选段:
--

看微软笔试题遇到的。
Longest Increasing Subsequence(LIS) means a sequence containing some elements in another sequence by the same order, and the values of elements keeps increasing.For example, LIS of {2,1,4,2,3,7,4,6} is {1,2,3,4,6}, and its LIS length is 5.Considering an array with N elements , what is the lowest time and space complexity to get the length of LIS?
算法一:动态规划
#include <iostream>
#include <vector>
using namespace std;
#define SIZE 8
int s[SIZE]= {2,1,4,2,3,7,4,6}; // sequence
int length[SIZE]; // 第 x 格的值為 s[0...x] 的 LIS 長度
void LIS()
{
// 初始化。每一個數字本身就是長度為一的 LIS。
for (int i=0; i<SIZE; i++) length[i] = 1;
for (int i=0; i<SIZE; i++)
// 找出 s[i] 後面能接上哪些數字,
// 若是可以接,長度就增加。
for (int j=i+1; j<SIZE; j++)
if (s[i] < s[j])
length[j] = max(length[j], length[i] + 1);
// length[] 之中最大的值即為 LIS 的長度。
int n = 0;
for (int i=0; i<SIZE; i++)
n = max(n, length[i]);
cout << "LIS的長度是" << n;
}
int main(void)

--

条目列表:
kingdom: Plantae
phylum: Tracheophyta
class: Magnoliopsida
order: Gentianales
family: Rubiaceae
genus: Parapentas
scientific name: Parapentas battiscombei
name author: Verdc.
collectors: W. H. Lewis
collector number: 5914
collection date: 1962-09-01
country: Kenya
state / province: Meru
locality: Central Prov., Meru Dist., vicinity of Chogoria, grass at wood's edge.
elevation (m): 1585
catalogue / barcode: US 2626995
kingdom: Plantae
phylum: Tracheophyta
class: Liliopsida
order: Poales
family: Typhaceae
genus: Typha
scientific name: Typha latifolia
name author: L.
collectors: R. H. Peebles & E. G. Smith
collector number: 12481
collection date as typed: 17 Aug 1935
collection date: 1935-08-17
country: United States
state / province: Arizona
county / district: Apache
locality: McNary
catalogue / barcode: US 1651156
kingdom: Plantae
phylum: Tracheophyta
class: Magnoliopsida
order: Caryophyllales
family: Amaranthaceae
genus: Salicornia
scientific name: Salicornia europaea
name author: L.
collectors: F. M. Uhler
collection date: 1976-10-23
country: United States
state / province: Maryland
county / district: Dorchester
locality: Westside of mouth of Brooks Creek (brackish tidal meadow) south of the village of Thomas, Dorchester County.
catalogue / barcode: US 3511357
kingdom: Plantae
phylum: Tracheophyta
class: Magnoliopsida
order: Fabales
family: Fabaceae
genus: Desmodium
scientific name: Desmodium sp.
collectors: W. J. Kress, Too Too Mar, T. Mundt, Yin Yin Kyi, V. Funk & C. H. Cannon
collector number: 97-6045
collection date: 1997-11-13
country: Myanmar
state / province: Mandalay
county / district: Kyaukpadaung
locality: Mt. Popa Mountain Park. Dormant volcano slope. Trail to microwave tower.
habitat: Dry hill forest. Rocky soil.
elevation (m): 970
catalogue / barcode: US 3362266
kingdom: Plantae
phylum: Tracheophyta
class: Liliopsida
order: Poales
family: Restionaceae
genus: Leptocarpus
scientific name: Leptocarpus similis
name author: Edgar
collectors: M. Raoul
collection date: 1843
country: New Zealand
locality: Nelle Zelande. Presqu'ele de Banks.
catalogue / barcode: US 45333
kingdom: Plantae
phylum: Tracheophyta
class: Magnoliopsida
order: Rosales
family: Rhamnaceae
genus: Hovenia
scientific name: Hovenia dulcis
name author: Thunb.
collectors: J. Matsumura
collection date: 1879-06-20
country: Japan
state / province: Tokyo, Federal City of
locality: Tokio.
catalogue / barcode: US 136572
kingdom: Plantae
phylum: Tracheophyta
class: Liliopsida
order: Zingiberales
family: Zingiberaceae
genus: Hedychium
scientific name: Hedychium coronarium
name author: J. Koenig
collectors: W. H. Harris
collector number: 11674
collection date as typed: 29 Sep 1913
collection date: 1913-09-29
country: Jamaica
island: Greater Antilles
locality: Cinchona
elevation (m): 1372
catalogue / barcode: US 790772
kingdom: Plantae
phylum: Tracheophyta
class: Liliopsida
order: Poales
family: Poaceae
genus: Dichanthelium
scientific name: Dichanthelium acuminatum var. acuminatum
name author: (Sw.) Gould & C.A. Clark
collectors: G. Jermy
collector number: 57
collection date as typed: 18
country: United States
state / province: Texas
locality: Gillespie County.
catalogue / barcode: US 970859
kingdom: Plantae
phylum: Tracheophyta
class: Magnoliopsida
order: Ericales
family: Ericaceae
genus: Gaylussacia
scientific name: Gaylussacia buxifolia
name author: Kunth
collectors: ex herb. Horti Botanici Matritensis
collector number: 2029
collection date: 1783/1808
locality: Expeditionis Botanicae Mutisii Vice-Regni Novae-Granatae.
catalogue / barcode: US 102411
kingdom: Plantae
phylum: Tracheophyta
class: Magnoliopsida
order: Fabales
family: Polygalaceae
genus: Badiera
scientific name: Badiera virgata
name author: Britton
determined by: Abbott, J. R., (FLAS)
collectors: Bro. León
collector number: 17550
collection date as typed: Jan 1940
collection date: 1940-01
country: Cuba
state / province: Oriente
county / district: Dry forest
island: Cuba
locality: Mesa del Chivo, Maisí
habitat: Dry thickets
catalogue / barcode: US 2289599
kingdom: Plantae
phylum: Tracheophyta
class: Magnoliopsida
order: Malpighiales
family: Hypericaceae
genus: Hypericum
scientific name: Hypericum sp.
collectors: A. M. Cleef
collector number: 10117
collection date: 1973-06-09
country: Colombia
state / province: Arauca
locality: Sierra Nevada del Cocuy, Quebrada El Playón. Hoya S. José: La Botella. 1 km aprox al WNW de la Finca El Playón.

--

请续写关于最长递增子序列的选段,从它停下的地方接着往下写。 这些条目是单独的材料,与关于最长递增子序列的选段无关。

任务输出:
{
LIS();
system("pause");
return 0;
}
算法二:#include <iostream>
#include <vector>
using namespace std;
#define SIZE 8
int s[SIZE]= {2,1,4,2,3,7,4,6}; // sequence
int b[SIZE];
// num为要查找的数,k是范围上限
// 二分查找大于num的最小值,并返回其位置
int bSearch(int num, int k)
{
int low=1, high=k;
while(low<=high)
{
int mid=(low+high)/2;
if(num>=b[mid])
low=mid+1;
else
high=mid-1;
}
return low;
};
void LIS()
{
int low = 1, high = SIZE;
int k = 1;
b[1] = s[1];
for(int i=2; i<=SIZE; ++i)
{
if(s[i]>=b[k])
b[++k] = s[i];
else
{
int pos = bSearch(s[i], k);
b[pos] = s[i];
}
}
printf("%d", k);
}
int main(void)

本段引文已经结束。